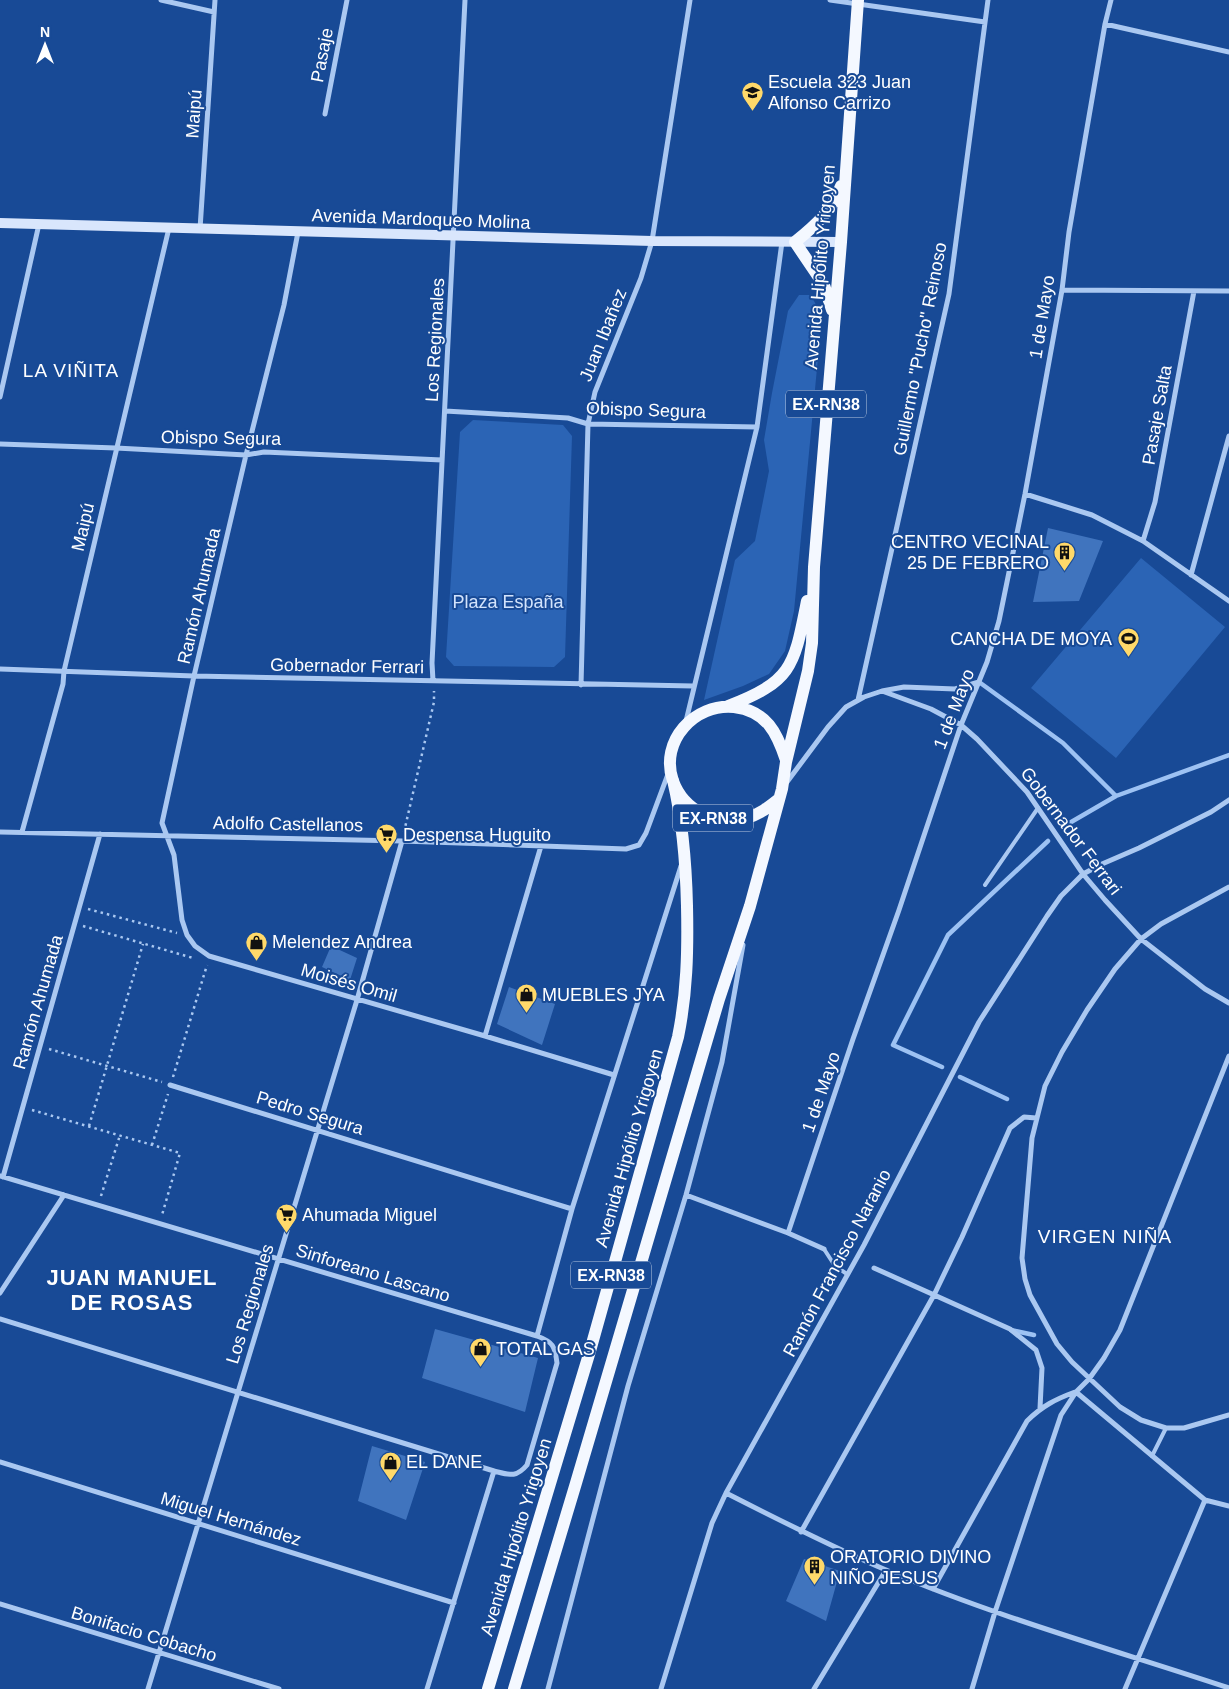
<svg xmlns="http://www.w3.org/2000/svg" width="1229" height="1689" font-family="Helvetica,sans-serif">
<rect width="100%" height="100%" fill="#184a96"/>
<path fill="#2b64b5" d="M 799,295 L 811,295 L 820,313 L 819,347 L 794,611 L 785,651 L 769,674 L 743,686 L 704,700 L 735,560 L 755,541 L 769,471 L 764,440 L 772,393 L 788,311 Z
M 473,420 L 563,425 L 572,436 L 565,657 L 554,667 L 454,666 L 446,657 L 460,432 Z
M 1141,558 L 1225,627 L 1116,758 L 1031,688 Z"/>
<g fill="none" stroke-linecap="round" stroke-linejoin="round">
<path stroke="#9dc2f3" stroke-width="4.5" d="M 979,682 L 1063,743 L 1116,796
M 1066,825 L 1116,796 L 1229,755
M 942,1067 L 893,1045 L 948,935 L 1048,841
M 960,1077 L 1007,1099
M 1011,1330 L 1034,1335"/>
</g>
<path fill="#4074be" d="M 1048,528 L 1103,541 L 1079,601 L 1033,602 Z
M 331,946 L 357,958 L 350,980 L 322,967 Z
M 509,987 L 555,1004 L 542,1045 L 497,1024 Z
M 435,1329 L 538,1358 L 525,1412 L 422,1378 Z
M 372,1446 L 425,1462 L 406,1520 L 358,1501 Z
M 804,1559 L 840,1571 L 826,1621 L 786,1601 Z"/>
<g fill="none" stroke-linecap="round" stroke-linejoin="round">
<path stroke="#aac8f1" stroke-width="2.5" stroke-dasharray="2.5 4" stroke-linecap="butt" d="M 404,832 L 434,702 L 434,691
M 88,909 L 177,933
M 83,926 L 193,958
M 49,1049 L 162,1082
M 173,1077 L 207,965
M 32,1110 L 180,1153 L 162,1215
M 89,1126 L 143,944
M 152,1145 L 168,1094
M 101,1196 L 120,1135"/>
<path stroke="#aac8f1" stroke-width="4" d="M 985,885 L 1038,808
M 824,1249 L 835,1266 L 847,1274
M 1152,1456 L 1166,1428"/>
<path stroke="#aac8f1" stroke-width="5" d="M 161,0 L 214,12
M 830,0 L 985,22
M 1105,24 L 1229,52
M 325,114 L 347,0
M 200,229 L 215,0
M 298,232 L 284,305 L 246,455 L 194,676 L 162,823 L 174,855 L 182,920 L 187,935 L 195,946 L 209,956 L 485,1036 L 614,1075
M 1062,290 L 1229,291
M 0,397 L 39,224
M 445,411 L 568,418 L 588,424 L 757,427
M 0,444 L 116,448 L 246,455 L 264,452 L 442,460
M 1025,494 L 1092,515 L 1143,541 L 1229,601
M 1143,541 L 1155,502 L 1194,291
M 1191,575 L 1229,436
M 0,669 L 194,676 L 693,686
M 433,681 L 432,663 L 465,0
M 581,685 L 588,424 L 595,392 L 641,278 L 652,241 L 690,0
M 882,691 L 931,709 L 961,725 L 977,739 L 1027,792 L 1083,874 L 1105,900 L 1141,939 L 1205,989 L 1229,1003
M 858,700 L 949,294 L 988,0
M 686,721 L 757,427 L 782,242
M 787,782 L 828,727 L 846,707 L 864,697 L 882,691 L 904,687 L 955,689 L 979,682
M 0,832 L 402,841 L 626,849 L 639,845 L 646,833 L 668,774
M 22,832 L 63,684 L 64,671 L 169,228
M 1229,887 L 1161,924 L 1141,939 L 1115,969 L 1087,1010 L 1062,1052 L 1045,1086 L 1032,1138 L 1022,1258 L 1025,1279 L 1030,1295 L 1057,1344 L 1072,1362 L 1120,1407 L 1141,1420 L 1166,1428 L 1184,1428 L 1229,1415
M 485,1036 L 541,846
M 170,1085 L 572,1209
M 0,1176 L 537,1336
M 3,1177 L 100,834
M 686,1195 L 788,1233 L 824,1249
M 788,1233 L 853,1039 L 899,910 L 961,725 L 987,662 L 999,621 L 1025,494 L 1062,290 L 1069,232 L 1105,24 L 1111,0
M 874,1268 L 1010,1329 L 1036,1350 L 1042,1368 L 1040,1408
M 0,1293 L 64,1195
M 0,1319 L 494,1471
M 1076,1392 L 1205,1500 L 1229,1506
M 0,1462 L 454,1603
M 726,1493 C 779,1520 832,1547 886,1570 C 997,1617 1114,1650 1229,1688
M 801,1532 L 934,1295 L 962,1237 L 1010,1128 L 1024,1117 L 1036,1118
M 933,1589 L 1027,1421 C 1042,1406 1056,1399 1075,1392
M 0,1604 L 279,1689
M 148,1689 L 357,1000 L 402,841
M 427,1689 L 494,1471 C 510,1475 516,1478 527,1465 L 557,1363 C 555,1346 553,1342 537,1336 L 572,1209 L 681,866
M 548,1689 L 628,1386 L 686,1195 L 722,1062 L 743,945
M 661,1689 L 712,1523 L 726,1493 L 864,1245 L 979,1022 L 1047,916 L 1061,896 L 1083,874 L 1102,864 L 1139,848 L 1211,812 L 1229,800
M 814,1689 L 886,1570
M 972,1689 L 995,1612 L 1061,1415 L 1076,1392 L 1089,1379 L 1104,1358 L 1120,1330 L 1229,1056
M 1125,1689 L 1205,1500"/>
<path stroke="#d9e6fc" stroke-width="10" d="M 0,223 L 652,241 L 841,242"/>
<path stroke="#f4f8ff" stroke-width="12" d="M 832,310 L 824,285 L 795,242 C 816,225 832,211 841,186
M 728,706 C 793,681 794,666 807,601
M 779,799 C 769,807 760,814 747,818 C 716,826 684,811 673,781 C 659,741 695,703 734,707 C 767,711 777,733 786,760
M 488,1689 L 590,1351 L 678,1037 C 687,993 688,951 687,906 C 686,862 683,823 673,780
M 514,1689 L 576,1483 L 719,999 L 750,906 L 782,789 L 786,762 L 808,671 L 812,643 L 814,567 L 841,242 L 858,0"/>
</g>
<defs>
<symbol id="school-pin" viewBox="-11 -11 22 30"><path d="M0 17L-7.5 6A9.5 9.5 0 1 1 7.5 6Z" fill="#ffd96a" stroke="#184a96"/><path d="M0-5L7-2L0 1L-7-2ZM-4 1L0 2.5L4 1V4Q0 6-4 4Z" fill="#111"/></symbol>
<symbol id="building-pin" viewBox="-11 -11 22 30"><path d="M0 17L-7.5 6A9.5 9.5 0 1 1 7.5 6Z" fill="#ffd96a" stroke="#184a96"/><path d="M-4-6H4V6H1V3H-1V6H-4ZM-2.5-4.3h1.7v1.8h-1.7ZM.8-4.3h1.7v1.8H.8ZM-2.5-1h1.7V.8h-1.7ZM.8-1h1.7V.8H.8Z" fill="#111"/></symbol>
<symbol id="stadium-pin" viewBox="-11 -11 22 30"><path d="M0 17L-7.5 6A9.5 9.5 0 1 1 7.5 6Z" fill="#ffd96a" stroke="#184a96"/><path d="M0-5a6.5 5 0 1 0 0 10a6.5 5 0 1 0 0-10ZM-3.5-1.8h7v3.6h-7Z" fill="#111"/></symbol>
<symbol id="supermarket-pin" viewBox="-11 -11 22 30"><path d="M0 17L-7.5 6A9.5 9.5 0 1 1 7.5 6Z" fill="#ffd96a" stroke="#184a96"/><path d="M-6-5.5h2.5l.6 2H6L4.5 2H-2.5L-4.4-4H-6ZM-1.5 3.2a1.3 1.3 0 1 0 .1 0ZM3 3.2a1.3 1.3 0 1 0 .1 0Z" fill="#111"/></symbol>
<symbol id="shop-pin" viewBox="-11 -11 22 30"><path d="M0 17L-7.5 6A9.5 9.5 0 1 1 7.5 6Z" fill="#ffd96a" stroke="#184a96"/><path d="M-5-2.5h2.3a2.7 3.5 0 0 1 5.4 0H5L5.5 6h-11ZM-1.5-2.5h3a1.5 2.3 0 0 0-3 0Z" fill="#111"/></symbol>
</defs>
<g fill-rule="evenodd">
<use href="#school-pin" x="740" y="80" width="25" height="34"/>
<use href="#building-pin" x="1052" y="540" width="25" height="34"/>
<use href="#stadium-pin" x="1116" y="626" width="25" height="34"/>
<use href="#supermarket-pin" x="374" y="822" width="25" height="34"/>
<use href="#shop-pin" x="244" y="930" width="25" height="34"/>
<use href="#shop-pin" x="514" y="982" width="25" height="34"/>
<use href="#supermarket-pin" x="274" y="1202" width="25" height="34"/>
<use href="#shop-pin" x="468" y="1336" width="25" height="34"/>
<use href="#shop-pin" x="378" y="1450" width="25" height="34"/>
<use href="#building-pin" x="802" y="1554" width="25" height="34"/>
</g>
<g text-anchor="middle" stroke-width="4" stroke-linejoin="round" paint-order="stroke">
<g fill="#184a96" stroke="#bac9e0" stroke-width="1">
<rect x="786" y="390.5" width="80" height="27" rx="4"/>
<rect x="673" y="804.5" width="80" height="27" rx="4"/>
<rect x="571" y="1261.5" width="80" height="27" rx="4"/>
</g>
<g font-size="16" font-weight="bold" fill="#fff">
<text x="826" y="410">EX-RN38</text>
<text x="713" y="824">EX-RN38</text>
<text x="611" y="1281">EX-RN38</text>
</g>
<g font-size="18" fill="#fff" stroke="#184a96">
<text transform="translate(322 55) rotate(-79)" y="6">Pasaje</text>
<text transform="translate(194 114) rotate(-86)" y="6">Maipú</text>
<text transform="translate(421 219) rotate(2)" y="6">Avenida Mardoqueo Molina</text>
<text transform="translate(820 267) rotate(-85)" y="6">Avenida Hipólito Yrigoyen</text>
<text transform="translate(1042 317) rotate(-81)" y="6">1 de Mayo</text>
<text transform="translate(603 335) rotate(-68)" y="6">Juan Ibañez</text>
<text transform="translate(435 340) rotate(-87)" y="6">Los Regionales</text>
<text transform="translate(920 349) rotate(-79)" y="6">Guillermo "Pucho" Reinoso</text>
<text transform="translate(646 410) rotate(2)" y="6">Obispo Segura</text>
<text transform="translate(1157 415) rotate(-80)" y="6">Pasaje Salta</text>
<text transform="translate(221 438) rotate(1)" y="6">Obispo Segura</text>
<text transform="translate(83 527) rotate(-77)" y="6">Maipú</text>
<text transform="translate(199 596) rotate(-77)" y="6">Ramón Ahumada</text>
<text transform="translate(347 666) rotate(1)" y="6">Gobernador Ferrari</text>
<text transform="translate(954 709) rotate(-69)" y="6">1 de Mayo</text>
<text transform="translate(288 824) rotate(1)" y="6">Adolfo Castellanos</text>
<text transform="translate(1071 831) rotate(53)" y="6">Gobernador Ferrari</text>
<text transform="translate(349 983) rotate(16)" y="6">Moisés Omil</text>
<text transform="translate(38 1002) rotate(-74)" y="6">Ramón Ahumada</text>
<text transform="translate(821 1092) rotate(-71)" y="6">1 de Mayo</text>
<text transform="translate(310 1113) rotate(17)" y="6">Pedro Segura</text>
<text transform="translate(629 1148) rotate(-74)" y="6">Avenida Hipólito Yrigoyen</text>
<text transform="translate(837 1263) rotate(-62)" y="6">Ramón Francisco Naranio</text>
<text transform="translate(373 1273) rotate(17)" y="6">Sinforeano Lascano</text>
<text transform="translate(250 1304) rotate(-73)" y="6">Los Regionales</text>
<text transform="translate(231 1519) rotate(17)" y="6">Miguel Hernández</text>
<text transform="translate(516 1537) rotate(-73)" y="6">Avenida Hipólito Yrigoyen</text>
<text transform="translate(144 1634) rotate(17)" y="6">Bonifacio Cobacho</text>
</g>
<g font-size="18" fill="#fff" stroke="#184a96" text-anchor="start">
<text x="768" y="88">Escuela 323 Juan<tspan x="768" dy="21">Alfonso Carrizo</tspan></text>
<text x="1049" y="548" text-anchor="end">CENTRO VECINAL<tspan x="1049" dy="21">25 DE FEBRERO</tspan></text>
<text x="1112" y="645" text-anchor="end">CANCHA DE MOYA</text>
<text x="403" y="841">Despensa Huguito</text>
<text x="272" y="948">Melendez Andrea</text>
<text x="542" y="1001">MUEBLES JYA</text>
<text x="302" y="1221">Ahumada Miguel</text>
<text x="496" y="1355">TOTAL GAS</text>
<text x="406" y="1468">EL DANE</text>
<text x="830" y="1563">ORATORIO DIVINO<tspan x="830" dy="21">NIÑO JESUS</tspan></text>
</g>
<g font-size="18" fill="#d2e3fc" stroke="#184a96">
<text x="508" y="608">Plaza España</text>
</g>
<g font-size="19" letter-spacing="1" fill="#fff" stroke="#184a96">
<text x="71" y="377">LA VIÑITA</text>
<text x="1105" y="1243">VIRGEN NIÑA</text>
</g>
<g font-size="22" font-weight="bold" letter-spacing="1" fill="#fff" stroke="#184a96">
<text x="132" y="1285">JUAN MANUEL<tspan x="132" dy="25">DE ROSAS</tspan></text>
</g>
</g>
<g transform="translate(45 45)" stroke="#184a96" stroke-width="4" paint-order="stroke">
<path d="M0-4L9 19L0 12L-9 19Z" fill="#ffffff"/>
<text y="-8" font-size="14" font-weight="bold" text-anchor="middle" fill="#ffffff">N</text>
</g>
</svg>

* * * * * * *

## PROMPT
What you give back must be the stretch above, starting at the line with "M 1141,558 L" and ending at the line with "M 960,1077 L 1007,1099", copied exactly.

## EXERCISE RESPONSE
M 1141,558 L 1225,627 L 1116,758 L 1031,688 Z"/>
<g fill="none" stroke-linecap="round" stroke-linejoin="round">
<path stroke="#9dc2f3" stroke-width="4.5" d="M 979,682 L 1063,743 L 1116,796
M 1066,825 L 1116,796 L 1229,755
M 942,1067 L 893,1045 L 948,935 L 1048,841
M 960,1077 L 1007,1099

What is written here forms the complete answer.